_Podany tekst_.

Test: Honda HR-V e:HEV - tej hybrydy powinna obawiać się Toyota

FILIP BULIŃSKI• 4 dni temu• 5 komentarzy

Dotychczas myśli o hybrydowym crossoverze były zdominowane przez Toyotę. Tymczasem Honda, która do tej pory grała rolę "tej drugiej" w przypadku CR-V, przygotowała nową broń w postaci HR-V. A ta ma naprawdę duże szanse, by zagrozić Toyocie. O ile klienci "przełkną" jedną rzecz.

Już podczas pierwszych jazd nowa Honda HR-V dawała odczuć, że Japończycy przeprowadzili prawdziwą rewolucję. Nowa generacja w mało którym aspekcie przypomina swojego poprzednika. Zaczynając od designu, przez wnętrze, a na napędzie kończąc. I po kilku dniach spędzonych z hondą muszę przyznać, że w każdym z nich HR-V pokazała się od świetnej strony.

Oczywiście w przypadku stylistyki odbiór będzie subiektywny i nie każdy podzieli moją opinię, że nowy HR-V wygląda dobrze, choć przydałoby mu się nieco więcej polotu. Odmienne, choć w pozytywnym sensie, zdanie miało sporo postronnych osób. Kilka razy spotkałem się z sytuacją, gdy zza szyb mijających mnie w ruchu aut widziałem oczy bacznie skanujące hondę od góry do dołu. Nawet wtórowały im podniesione kciuki!

Nie zabrakło także krótkiej rozmowy z pracownikiem pobliskiego biura, który zauważył mnie, gdy robiłem zdjęcia. Najpierw pochwalił właśnie design. Z nadwoziem liczącym 4340 mm wzdłuż, 1790 mm wszerz i 1582 mm oraz rozstawem osi 2610 mm, HR-V należy do grona największych w segmencie crossoverów B, a właściwie to B+.

Podczas pierwszej jazdy honda zaimponowała mi pracą swojego układu hybrydowego. A dokładniej spalaniem. Obiecałem sobie, że przyjrzę się sprawie bliżej, gdy samochód przyjedzie na dłuższy test. Możecie się więc domyślić, co zrobiłem, gdy wreszcie miałem na to czas.

_Zbiór wierszy_.
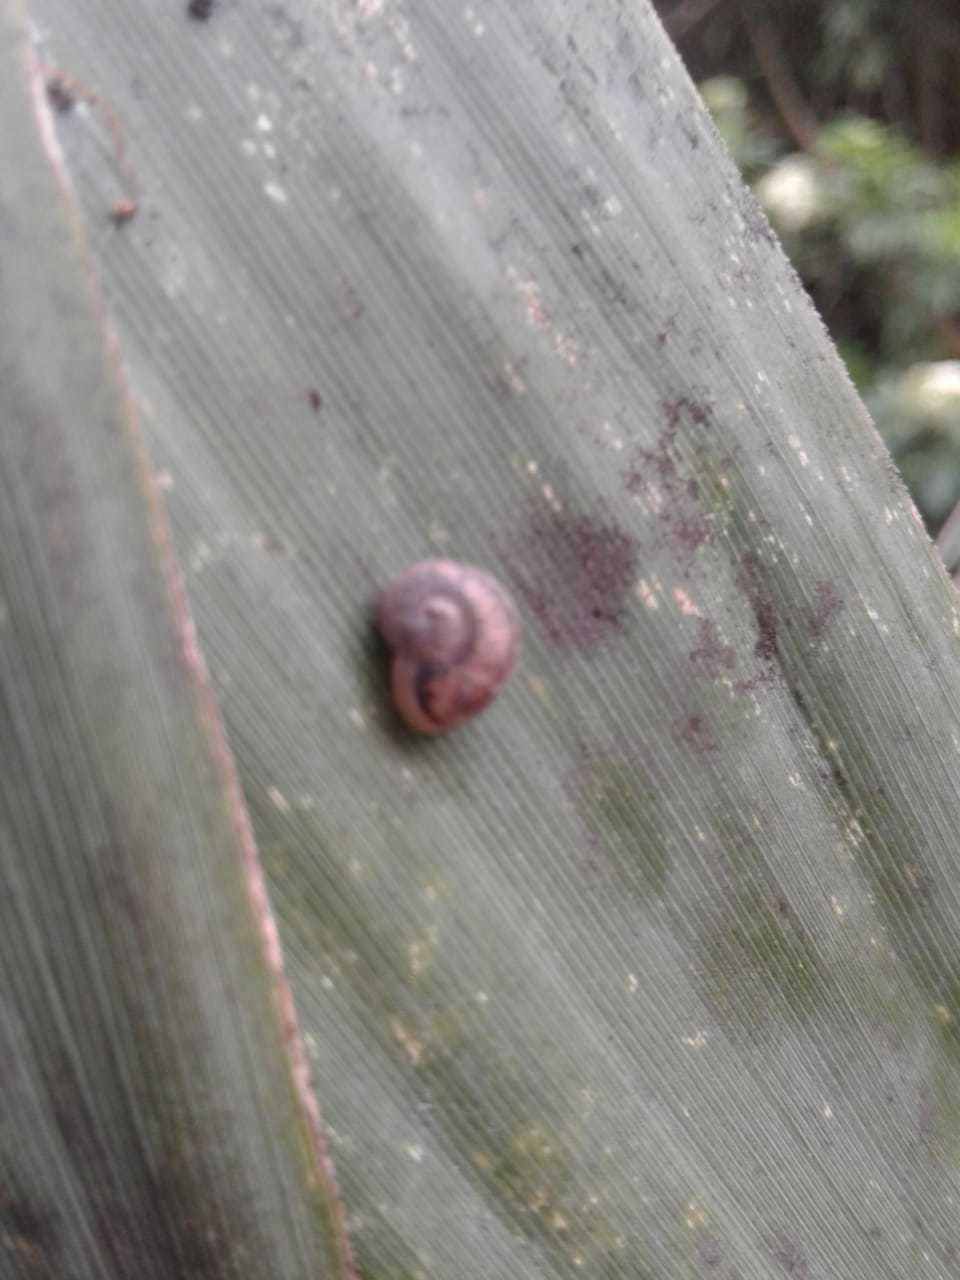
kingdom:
==
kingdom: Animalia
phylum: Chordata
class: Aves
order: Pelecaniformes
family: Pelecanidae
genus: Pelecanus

_Zadania do wykonania_.
A – Odpowiedz krótko na trzy pytania dotyczące tekstu o Hondzie HR-V.
(i) Która marka dotychczas dominowała w myślach o hybrydowym crossoverze?
(ii) Co jako pierwsze pochwalił pracownik pobliskiego biura?
(iii) Ile wynosi rozstaw osi Hondy HR-V?
B – Przepisz wiernie fragment tekstu o Hondzie HR-V od słów „Już podczas pierwszych” do słów „im podniesione kciuki!”.
C – Kontynuuj tekst o Hondzie HR-V, zaczynając po jego ostatnim zdaniu.
Wiersze nie mają tu żadnego znaczenia.

_Odpowiedzi do zadań_.
A –
(i) Toyota.
(ii) Design.
(iii) 2610 mm.

B –
Już podczas pierwszych jazd nowa Honda HR-V dawała odczuć, że Japończycy przeprowadzili prawdziwą rewolucję. Nowa generacja w mało którym aspekcie przypomina swojego poprzednika. Zaczynając od designu, przez wnętrze, a na napędzie kończąc. I po kilku dniach spędzonych z hondą muszę przyznać, że w każdym z nich HR-V pokazała się od świetnej strony.

Oczywiście w przypadku stylistyki odbiór będzie subiektywny i nie każdy podzieli moją opinię, że nowy HR-V wygląda dobrze, choć przydałoby mu się nieco więcej polotu. Odmienne, choć w pozytywnym sensie, zdanie miało sporo postronnych osób. Kilka razy spotkałem się z sytuacją, gdy zza szyb mijających mnie w ruchu aut widziałem oczy bacznie skanujące hondę od góry do dołu. Nawet wtórowały im podniesione kciuki!

C –
Hybrydo Toyoty, drżyj

Na wstępie jednak przypomnę, z czym miałem do czynienia. Honda postanowiła przeorganizować gamę silnikową w nowym HR-V. Oznacza to, że po poprzednich jednostkach nie pozostał ślad (a szkoda, bo 182-konne 1.5 potrafiło dać dużo frajdy), a jedyną dostępną opcją jest 131-konna hybryda oparta na wolnossącym silniku 1.5.

Układ działa jednak nieco inaczej niż w większości klasycznych hybryd – silnik spalinowy przez większość czasu pracuje jako generator prądu, a dopiero przy wyższych, jednostajnych prędkościach przekazuje napęd bezpośrednio na przednie koła.

Najbardziej ciekawiło mnie, jak napęd radzi sobie w mieście – w końcu to priorytetowe środowisko, pod które został zaprojektowany. Po przejechaniu ponad 30-kilometrowej pętli, którą zazwyczaj pokonuję autami prasowymi, i spojrzeniu na komputer pokładowy, aż sam musiałem przetrzeć oczy z wrażenia. 3,8 l/100 km. Wiem, że wielu z was pewnie by mi nie uwierzyło, dlatego na dowód zamieszczam zdjęcie.

Starałem się jechać stosunkowo oszczędnie, ale nie było to też ślimacze tempo. W trakcie jazdy układ świetnie żonglował między poszczególnymi napędami, zaskakująco często uaktywniając tryb czysto elektryczny. Sami nie możemy go — niestety — włączyć, nawet jeśli bateria jest pełna. Jeśli jednak samochód "wrzucał" już tryb EV, pozwalał nawet na przyspieszanie do 50–60 km/h bez konieczności poganiania przez samochód jadący za mną.

Przy nieco dynamiczniejszej jeździe wynik wciąż jest więcej niż zadowalający – 5,5 l/100 km. Podobnie na trasie krajowej honda pokazała się od dobrej strony, zużywając zaledwie 4,8 l/100 km. Dopiero autostrada sprawiła, że do tej pory niewiarygodny, jak na 40-litrowy bak zasięg (gdy odbierałem samochód, było to 750 km), zaczął topnieć w oczach – tu trzeba się już liczyć ze zużyciem w okolicy 8 l/100 km.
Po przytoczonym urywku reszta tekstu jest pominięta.